2018年08月20日 公開
2023年03月14日 更新
新規事業のプロジェクトも、日本企業における成功率は極めて低いのが現状です。
大企業でよくあるのが、社内のコンペやビジネスプランコンテストで選ばれたテーマをプロジェクト化し、アイデアの提案者にプロマネを任せるケースです。
この場合、スタート時には役員レベルが何人も後ろ盾について応援してくれます。
ところが、途中からプロジェクトの雲行きが怪しくなったり、自分が管轄する部門に不利益となる事態が発生した途端、役員たちはさっさと手を引いて逃げ出します。
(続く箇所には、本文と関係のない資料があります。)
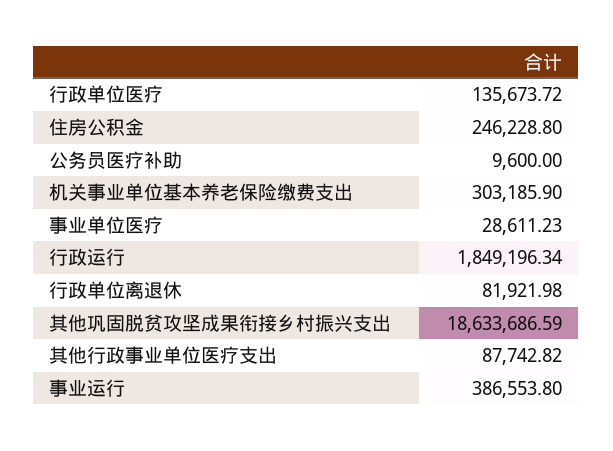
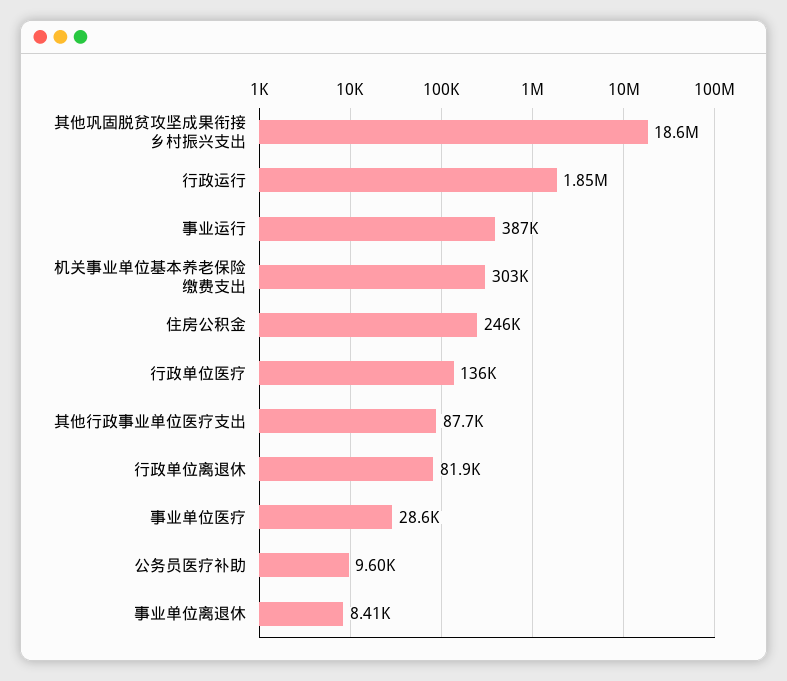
事业单位离退休: none -> 8410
支援者を失ったプロマネは、必要な人材や予算などのリソースを失い、プロジェクトは完全に頓挫します。メンバーからは突き上げをくらい、チーム内は混乱に陥ったまま、最終的に中途半端な状態でプロジェクトは解散に至ってしまう……。これが典型的な失敗パターンです。
さらにひどいのは、プロマネ一人が失敗の責任を負うことになり、プロジェクトが終わってからも周囲からの評価は下がったままになってしまうことです。
スタートの時点で、後ろ盾についた役員が「もし失敗しても責任は自分がとる」と明確にしていれば、この事態は回避できるはずです。ところが日本のプロジェクトは、権限や責任の所在が曖昧なまま進むので、いざ問題が起こった時に結局プロマネが泥をかぶることになります。
プロマネを引き受けても何もいいことがないのだから、社員たちが「プロジェクトには参加せず、通常の業務に専念したほうが得だ」と考えるのも無理はありません。
しかし実際は、前述の通り、どの会社でも「プロジェクト的な仕事」は増える一方です。
そのたびに誰かが嫌々ながらプロマネを引き受け、メンバーも会社の命令によって仕方なく参加していたら、プロジェクトの失敗確率はますます上がるだけです。海外企業との差も広がるばかりで、グローバル競争の中で日本企業だけが取り残されてしまいます。
これは日本という国全体にとっても、大変由々しき事態です。
暗い話が続いてしまいましたが、考え方を変えれば、これはチャンスでもあります。
プロジェクトを敬遠する人が多い今、「プロマネの達人」と呼ばれるほどのノウハウを身につければ、ビジネスパーソンとして抜きん出ることができるからです。
AIがどんなに発達しても、プロマネをやり遂げる力があれば、あなたはどの企業でも引く手あまたの人材になれるはずです。